▶ _Work to complete_: Report each line from the records where the string "primitives" turns up.

▶ _Data shown_:
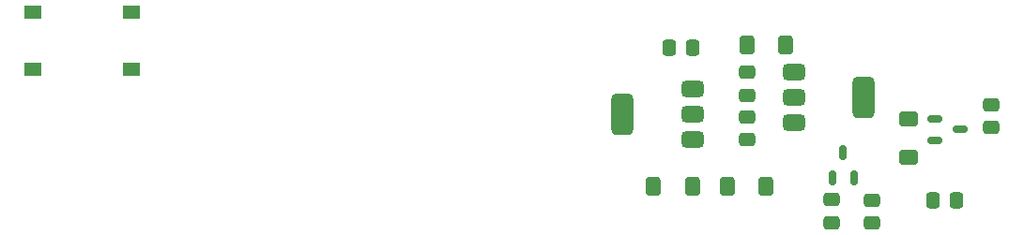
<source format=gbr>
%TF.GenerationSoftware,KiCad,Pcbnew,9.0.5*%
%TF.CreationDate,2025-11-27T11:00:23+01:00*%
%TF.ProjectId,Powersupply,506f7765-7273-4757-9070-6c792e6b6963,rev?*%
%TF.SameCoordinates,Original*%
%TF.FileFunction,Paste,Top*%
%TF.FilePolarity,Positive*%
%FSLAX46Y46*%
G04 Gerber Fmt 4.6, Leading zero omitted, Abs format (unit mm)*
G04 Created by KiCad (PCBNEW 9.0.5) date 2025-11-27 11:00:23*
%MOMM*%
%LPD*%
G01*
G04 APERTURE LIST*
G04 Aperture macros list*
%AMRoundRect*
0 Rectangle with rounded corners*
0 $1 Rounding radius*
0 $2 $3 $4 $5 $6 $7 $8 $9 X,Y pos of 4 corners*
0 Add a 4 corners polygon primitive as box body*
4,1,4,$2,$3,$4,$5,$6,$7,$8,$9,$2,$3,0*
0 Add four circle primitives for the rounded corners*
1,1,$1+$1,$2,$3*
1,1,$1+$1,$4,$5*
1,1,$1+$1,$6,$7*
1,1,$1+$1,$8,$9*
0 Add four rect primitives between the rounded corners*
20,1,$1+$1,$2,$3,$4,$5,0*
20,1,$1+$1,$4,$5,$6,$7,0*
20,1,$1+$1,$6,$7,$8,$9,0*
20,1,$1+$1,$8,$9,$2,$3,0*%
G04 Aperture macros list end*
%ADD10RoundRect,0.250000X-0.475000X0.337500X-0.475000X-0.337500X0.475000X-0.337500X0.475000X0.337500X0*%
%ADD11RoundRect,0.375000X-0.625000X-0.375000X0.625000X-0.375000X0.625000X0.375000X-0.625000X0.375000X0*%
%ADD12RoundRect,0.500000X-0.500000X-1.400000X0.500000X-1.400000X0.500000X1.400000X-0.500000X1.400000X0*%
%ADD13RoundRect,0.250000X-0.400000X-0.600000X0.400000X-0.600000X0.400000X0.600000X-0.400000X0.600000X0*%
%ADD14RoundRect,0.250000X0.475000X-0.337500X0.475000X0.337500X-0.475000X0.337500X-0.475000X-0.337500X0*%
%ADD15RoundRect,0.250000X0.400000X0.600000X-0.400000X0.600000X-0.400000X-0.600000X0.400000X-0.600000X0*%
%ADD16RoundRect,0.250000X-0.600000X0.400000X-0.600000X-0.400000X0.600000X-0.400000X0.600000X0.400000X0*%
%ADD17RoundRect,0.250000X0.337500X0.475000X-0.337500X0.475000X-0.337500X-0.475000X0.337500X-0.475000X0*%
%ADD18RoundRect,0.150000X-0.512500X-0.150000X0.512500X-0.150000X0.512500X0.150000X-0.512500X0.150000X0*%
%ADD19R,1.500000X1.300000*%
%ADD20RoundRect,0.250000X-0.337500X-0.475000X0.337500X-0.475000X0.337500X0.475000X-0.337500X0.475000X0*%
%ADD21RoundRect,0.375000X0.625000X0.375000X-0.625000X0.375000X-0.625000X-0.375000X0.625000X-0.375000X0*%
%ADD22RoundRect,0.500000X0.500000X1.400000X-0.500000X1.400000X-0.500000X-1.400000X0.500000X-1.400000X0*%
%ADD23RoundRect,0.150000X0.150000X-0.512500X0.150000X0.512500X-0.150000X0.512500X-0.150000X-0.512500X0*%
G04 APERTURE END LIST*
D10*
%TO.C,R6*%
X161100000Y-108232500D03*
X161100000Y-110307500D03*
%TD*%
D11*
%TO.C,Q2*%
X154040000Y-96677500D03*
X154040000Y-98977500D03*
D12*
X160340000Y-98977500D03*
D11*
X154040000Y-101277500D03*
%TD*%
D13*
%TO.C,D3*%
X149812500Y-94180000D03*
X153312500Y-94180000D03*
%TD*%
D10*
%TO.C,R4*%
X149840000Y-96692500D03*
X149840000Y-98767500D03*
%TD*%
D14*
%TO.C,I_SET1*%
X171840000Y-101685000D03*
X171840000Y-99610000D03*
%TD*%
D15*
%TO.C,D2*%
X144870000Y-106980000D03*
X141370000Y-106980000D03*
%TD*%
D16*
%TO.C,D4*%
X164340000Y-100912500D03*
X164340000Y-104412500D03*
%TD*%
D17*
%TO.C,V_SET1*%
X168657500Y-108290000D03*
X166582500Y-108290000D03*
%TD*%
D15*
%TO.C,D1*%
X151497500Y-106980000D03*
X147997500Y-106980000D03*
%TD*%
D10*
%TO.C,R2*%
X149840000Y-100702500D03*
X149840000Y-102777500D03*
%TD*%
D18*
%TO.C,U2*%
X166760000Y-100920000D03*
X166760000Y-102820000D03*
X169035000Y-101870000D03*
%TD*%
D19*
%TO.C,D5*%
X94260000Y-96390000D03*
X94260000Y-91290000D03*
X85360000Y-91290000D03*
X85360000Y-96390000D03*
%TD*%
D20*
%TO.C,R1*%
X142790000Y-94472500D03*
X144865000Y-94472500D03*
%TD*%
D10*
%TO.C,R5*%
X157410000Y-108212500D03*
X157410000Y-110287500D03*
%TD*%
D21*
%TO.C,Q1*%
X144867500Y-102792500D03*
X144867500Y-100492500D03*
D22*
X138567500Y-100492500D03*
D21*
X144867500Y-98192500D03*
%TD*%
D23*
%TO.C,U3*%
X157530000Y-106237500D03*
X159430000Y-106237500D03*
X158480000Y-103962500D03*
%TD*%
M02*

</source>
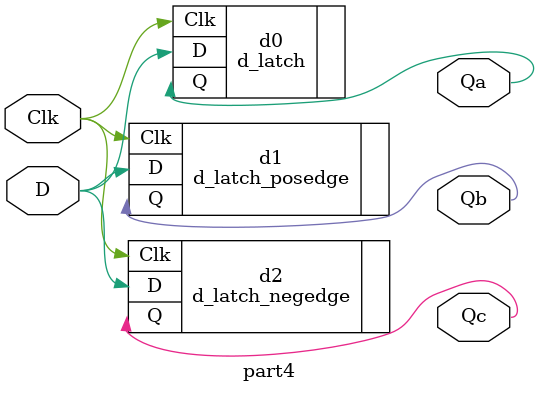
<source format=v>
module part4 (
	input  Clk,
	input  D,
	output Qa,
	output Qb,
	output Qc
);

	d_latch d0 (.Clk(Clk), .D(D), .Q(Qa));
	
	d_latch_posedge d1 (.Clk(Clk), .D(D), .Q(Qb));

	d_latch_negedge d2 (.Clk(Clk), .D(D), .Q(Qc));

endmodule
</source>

▶ _Answer to this problem_:
0 Add four circle primitives for the rounded corners*
0 Add four rect primitives between the rounded corners*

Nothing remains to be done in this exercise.